#### EXERCISE DIRECTIONS:
Write out every entry in full. Leave nothing out.
═════ PROVIDED INFORMATION
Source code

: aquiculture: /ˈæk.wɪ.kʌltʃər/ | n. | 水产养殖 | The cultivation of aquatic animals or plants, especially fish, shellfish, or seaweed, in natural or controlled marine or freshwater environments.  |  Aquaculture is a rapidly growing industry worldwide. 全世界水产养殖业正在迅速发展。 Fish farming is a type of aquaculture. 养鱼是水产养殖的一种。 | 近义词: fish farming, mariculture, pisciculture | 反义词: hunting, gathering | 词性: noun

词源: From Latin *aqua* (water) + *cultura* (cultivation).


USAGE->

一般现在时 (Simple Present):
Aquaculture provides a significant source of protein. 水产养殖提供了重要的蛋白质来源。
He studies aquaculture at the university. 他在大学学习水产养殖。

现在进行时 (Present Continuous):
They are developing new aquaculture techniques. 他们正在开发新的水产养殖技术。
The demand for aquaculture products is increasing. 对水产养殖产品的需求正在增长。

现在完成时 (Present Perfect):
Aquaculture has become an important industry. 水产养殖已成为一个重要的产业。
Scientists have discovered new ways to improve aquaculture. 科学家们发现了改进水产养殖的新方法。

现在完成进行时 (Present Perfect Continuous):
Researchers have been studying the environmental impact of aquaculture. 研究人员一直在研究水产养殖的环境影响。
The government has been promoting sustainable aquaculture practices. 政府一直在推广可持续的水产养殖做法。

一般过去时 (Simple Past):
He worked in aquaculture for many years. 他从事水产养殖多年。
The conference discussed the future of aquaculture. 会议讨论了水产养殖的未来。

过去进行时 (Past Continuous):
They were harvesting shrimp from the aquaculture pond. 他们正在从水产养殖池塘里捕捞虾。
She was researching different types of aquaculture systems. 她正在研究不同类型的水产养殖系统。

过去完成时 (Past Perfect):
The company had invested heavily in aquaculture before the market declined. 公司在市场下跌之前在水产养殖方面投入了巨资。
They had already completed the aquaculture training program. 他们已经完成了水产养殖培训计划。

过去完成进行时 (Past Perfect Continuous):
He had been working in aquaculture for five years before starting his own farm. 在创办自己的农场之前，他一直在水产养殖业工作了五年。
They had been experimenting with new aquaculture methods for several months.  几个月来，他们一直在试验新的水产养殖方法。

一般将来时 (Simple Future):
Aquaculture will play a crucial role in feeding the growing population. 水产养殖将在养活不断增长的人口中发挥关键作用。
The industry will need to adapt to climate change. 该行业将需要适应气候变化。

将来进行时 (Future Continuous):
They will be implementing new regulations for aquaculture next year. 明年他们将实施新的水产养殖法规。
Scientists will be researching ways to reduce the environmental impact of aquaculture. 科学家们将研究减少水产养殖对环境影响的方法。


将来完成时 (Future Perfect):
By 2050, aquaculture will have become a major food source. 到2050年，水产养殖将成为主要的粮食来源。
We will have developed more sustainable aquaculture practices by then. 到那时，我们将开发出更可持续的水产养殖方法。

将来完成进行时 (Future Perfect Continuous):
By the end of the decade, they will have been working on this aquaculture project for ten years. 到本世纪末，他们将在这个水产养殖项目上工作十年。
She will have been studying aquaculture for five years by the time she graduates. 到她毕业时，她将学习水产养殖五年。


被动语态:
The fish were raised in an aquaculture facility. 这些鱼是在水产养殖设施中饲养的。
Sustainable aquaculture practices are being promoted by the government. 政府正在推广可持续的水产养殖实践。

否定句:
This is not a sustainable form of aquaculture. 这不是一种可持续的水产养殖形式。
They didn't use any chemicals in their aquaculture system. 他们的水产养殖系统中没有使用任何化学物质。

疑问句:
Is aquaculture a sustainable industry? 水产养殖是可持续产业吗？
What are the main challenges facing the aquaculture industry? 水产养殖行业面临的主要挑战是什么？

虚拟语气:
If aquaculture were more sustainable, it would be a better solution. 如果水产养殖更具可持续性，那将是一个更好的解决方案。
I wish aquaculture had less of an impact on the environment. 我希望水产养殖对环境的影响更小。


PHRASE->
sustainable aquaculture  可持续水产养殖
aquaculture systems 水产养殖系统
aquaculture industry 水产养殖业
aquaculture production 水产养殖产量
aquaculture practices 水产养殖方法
══════════
#### THE COMPLETED TASK:
Source code

: aquiculture: /ˈæk.wɪ.kʌltʃər/ | n. | 水产养殖 | The cultivation of aquatic animals or plants, especially fish, shellfish, or seaweed, in natural or controlled marine or freshwater environments.  |  Aquaculture is a rapidly growing industry worldwide. 全世界水产养殖业正在迅速发展。 Fish farming is a type of aquaculture. 养鱼是水产养殖的一种。 | 近义词: fish farming, mariculture, pisciculture | 反义词: hunting, gathering | 词性: noun

词源: From Latin *aqua* (water) + *cultura* (cultivation).


USAGE->

一般现在时 (Simple Present):
Aquaculture provides a significant source of protein. 水产养殖提供了重要的蛋白质来源。
He studies aquaculture at the university. 他在大学学习水产养殖。

现在进行时 (Present Continuous):
They are developing new aquaculture techniques. 他们正在开发新的水产养殖技术。
The demand for aquaculture products is increasing. 对水产养殖产品的需求正在增长。

现在完成时 (Present Perfect):
Aquaculture has become an important industry. 水产养殖已成为一个重要的产业。
Scientists have discovered new ways to improve aquaculture. 科学家们发现了改进水产养殖的新方法。

现在完成进行时 (Present Perfect Continuous):
Researchers have been studying the environmental impact of aquaculture. 研究人员一直在研究水产养殖的环境影响。
The government has been promoting sustainable aquaculture practices. 政府一直在推广可持续的水产养殖做法。

一般过去时 (Simple Past):
He worked in aquaculture for many years. 他从事水产养殖多年。
The conference discussed the future of aquaculture. 会议讨论了水产养殖的未来。

过去进行时 (Past Continuous):
They were harvesting shrimp from the aquaculture pond. 他们正在从水产养殖池塘里捕捞虾。
She was researching different types of aquaculture systems. 她正在研究不同类型的水产养殖系统。

过去完成时 (Past Perfect):
The company had invested heavily in aquaculture before the market declined. 公司在市场下跌之前在水产养殖方面投入了巨资。
They had already completed the aquaculture training program. 他们已经完成了水产养殖培训计划。

过去完成进行时 (Past Perfect Continuous):
He had been working in aquaculture for five years before starting his own farm. 在创办自己的农场之前，他一直在水产养殖业工作了五年。
They had been experimenting with new aquaculture methods for several months.  几个月来，他们一直在试验新的水产养殖方法。

一般将来时 (Simple Future):
Aquaculture will play a crucial role in feeding the growing population. 水产养殖将在养活不断增长的人口中发挥关键作用。
The industry will need to adapt to climate change. 该行业将需要适应气候变化。

将来进行时 (Future Continuous):
They will be implementing new regulations for aquaculture next year. 明年他们将实施新的水产养殖法规。
Scientists will be researching ways to reduce the environmental impact of aquaculture. 科学家们将研究减少水产养殖对环境影响的方法。


将来完成时 (Future Perfect):
By 2050, aquaculture will have become a major food source. 到2050年，水产养殖将成为主要的粮食来源。
We will have developed more sustainable aquaculture practices by then. 到那时，我们将开发出更可持续的水产养殖方法。

将来完成进行时 (Future Perfect Continuous):
By the end of the decade, they will have been working on this aquaculture project for ten years. 到本世纪末，他们将在这个水产养殖项目上工作十年。
She will have been studying aquaculture for five years by the time she graduates. 到她毕业时，她将学习水产养殖五年。


被动语态:
The fish were raised in an aquaculture facility. 这些鱼是在水产养殖设施中饲养的。
Sustainable aquaculture practices are being promoted by the government. 政府正在推广可持续的水产养殖实践。

否定句:
This is not a sustainable form of aquaculture. 这不是一种可持续的水产养殖形式。
They didn't use any chemicals in their aquaculture system. 他们的水产养殖系统中没有使用任何化学物质。

疑问句:
Is aquaculture a sustainable industry? 水产养殖是可持续产业吗？
What are the main challenges facing the aquaculture industry? 水产养殖行业面临的主要挑战是什么？

虚拟语气:
If aquaculture were more sustainable, it would be a better solution. 如果水产养殖更具可持续性，那将是一个更好的解决方案。
I wish aquaculture had less of an impact on the environment. 我希望水产养殖对环境的影响更小。


PHRASE->
sustainable aquaculture  可持续水产养殖
aquaculture systems 水产养殖系统
aquaculture industry 水产养殖业
aquaculture production 水产养殖产量
aquaculture practices 水产养殖方法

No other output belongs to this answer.